A few months later, Nick Farrell asked me if Immanion would publish his book Gathering the Magic, which was about group dynamics and leadership in magical orders. Although he had books published by bigger publishers, none of them wanted that book. I passed his book onto Storm and she OKed it, but afterwards she asked me if I would like to actually head up the non-fiction line. She realized that it could grow and that people already knew me. I agreed and became the managing non-fiction editor. Shortly after we published Nick’s book, Lupa gave us her first book Fang and Fur, Blood and Bone: A Primal Guide to Animal Magic. Later on we published Tony Mierzwicki’s Graeco-Egyptian Magick. Years later, he would tell me that he’d shopped the book everywhere and gotten tons of rejections and had just about been ready to give up, when he came across us and sent it out one last time. We accepted his book and later on that helped him open some doors with larger publishers. Since then we’ve published over 3 dozen non-fiction books on esoteric topics that are for intermediate to advanced practitioners and cover specific niches or focus on social justice issues in Paganism, and we’ve got more books on the way!

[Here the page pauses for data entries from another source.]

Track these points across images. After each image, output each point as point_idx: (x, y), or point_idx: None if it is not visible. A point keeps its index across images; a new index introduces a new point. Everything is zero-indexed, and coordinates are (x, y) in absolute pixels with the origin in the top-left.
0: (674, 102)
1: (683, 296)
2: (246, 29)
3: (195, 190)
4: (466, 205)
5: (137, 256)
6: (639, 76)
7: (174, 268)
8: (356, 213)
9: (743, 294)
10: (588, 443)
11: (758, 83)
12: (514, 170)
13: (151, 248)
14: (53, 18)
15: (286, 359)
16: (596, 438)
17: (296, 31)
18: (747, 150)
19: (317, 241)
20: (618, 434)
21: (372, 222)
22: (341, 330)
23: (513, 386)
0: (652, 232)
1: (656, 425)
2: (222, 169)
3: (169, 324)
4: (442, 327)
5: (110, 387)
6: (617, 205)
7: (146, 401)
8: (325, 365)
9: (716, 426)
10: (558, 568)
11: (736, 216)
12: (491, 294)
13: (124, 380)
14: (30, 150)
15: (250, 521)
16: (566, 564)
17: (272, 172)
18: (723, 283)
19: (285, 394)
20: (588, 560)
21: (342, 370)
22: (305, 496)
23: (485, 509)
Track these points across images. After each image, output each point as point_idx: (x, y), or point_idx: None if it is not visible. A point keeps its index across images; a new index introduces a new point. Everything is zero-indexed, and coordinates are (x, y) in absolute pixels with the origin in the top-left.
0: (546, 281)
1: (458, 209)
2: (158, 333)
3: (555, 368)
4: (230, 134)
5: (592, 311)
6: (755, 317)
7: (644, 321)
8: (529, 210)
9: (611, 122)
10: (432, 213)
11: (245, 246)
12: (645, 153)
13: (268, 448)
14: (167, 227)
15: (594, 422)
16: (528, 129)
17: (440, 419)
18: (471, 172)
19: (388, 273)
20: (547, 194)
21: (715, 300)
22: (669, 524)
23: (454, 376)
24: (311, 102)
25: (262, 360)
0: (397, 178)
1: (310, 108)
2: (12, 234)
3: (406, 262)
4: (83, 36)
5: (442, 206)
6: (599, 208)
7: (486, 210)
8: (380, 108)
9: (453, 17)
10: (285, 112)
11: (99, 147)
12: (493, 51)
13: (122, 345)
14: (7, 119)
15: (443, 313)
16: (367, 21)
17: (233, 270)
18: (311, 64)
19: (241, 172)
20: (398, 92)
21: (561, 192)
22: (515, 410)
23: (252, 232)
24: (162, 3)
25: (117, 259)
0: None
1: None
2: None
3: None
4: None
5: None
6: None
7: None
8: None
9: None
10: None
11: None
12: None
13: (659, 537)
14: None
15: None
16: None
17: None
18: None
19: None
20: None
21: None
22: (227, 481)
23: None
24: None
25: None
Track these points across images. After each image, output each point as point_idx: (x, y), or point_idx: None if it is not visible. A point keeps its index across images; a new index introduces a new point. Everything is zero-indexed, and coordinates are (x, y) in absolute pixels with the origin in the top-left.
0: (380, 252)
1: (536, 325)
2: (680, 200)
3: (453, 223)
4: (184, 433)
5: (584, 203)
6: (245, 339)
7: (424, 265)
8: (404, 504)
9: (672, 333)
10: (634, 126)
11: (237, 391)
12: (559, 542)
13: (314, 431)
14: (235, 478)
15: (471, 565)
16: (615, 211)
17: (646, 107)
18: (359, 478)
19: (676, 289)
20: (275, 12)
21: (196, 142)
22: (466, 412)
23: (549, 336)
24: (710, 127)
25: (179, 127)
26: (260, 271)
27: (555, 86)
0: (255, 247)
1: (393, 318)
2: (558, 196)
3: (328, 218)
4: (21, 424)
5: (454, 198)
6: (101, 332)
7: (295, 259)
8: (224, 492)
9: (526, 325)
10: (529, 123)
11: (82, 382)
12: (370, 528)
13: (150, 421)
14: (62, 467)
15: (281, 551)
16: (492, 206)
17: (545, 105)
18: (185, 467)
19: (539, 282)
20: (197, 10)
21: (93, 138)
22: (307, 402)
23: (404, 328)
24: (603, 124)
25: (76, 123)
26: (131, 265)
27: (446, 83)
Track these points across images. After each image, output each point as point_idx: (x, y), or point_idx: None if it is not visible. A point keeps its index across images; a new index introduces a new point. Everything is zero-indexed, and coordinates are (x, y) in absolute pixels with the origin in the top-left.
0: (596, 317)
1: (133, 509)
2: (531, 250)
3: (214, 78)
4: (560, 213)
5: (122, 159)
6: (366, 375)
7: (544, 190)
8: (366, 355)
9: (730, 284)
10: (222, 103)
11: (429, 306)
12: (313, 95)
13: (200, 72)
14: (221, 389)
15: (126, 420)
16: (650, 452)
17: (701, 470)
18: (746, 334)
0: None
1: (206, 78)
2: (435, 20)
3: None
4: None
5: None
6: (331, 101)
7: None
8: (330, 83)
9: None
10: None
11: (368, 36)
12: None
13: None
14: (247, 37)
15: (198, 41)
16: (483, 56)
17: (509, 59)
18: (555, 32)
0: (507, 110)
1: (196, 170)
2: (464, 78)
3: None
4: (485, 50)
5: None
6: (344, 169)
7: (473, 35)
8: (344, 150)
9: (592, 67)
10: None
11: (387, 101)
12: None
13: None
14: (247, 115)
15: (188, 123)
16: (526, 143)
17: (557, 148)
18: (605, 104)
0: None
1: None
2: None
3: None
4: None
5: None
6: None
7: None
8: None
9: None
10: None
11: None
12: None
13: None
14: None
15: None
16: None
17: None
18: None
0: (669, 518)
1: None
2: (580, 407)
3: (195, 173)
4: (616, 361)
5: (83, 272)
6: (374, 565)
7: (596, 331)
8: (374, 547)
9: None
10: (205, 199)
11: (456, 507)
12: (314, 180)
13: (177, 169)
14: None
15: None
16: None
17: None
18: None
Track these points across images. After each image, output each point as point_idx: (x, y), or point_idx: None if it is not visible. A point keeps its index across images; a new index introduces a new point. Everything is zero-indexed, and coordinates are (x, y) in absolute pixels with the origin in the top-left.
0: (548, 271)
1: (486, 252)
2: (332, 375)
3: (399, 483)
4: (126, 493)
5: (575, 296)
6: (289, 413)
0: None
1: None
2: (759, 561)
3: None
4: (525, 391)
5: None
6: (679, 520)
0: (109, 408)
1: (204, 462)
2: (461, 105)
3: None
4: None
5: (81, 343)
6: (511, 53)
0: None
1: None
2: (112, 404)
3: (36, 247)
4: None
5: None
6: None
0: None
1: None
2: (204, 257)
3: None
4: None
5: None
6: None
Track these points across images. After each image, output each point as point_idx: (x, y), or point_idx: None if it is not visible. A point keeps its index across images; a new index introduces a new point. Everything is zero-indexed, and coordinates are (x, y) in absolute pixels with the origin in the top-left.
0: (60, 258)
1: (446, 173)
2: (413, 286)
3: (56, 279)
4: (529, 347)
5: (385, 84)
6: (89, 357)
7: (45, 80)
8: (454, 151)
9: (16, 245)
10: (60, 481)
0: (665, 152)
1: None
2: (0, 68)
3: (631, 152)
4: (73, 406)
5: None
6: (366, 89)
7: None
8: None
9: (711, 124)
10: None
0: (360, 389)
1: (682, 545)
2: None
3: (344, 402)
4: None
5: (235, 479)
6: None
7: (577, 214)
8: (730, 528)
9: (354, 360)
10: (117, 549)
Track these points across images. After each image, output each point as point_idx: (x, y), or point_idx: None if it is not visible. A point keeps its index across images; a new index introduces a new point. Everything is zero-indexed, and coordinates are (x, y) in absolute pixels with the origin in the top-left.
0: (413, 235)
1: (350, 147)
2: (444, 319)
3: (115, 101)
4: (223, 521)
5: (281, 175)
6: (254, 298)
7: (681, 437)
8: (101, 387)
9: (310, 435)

When I think back to ten years ago, I remember how excited I was to open the first box that contained copies of Pop Culture Magick. Here at last, in manifest form, was the book I’d written, ready to be shared with other people. I still feel that way every time a box of books, and not just my own books, but the books of the authors who’ve chosen to publish with us. To know that Immanion can be part of the process for the writer is a humbling experience. I feel blessed to be able to participate in the writing and publishing of the books sent to us by the authors we work with.

Happy anniversary to the non-fiction line! It’s been quite a ride up to this point and I look forward to continue that ride for many, many years to come!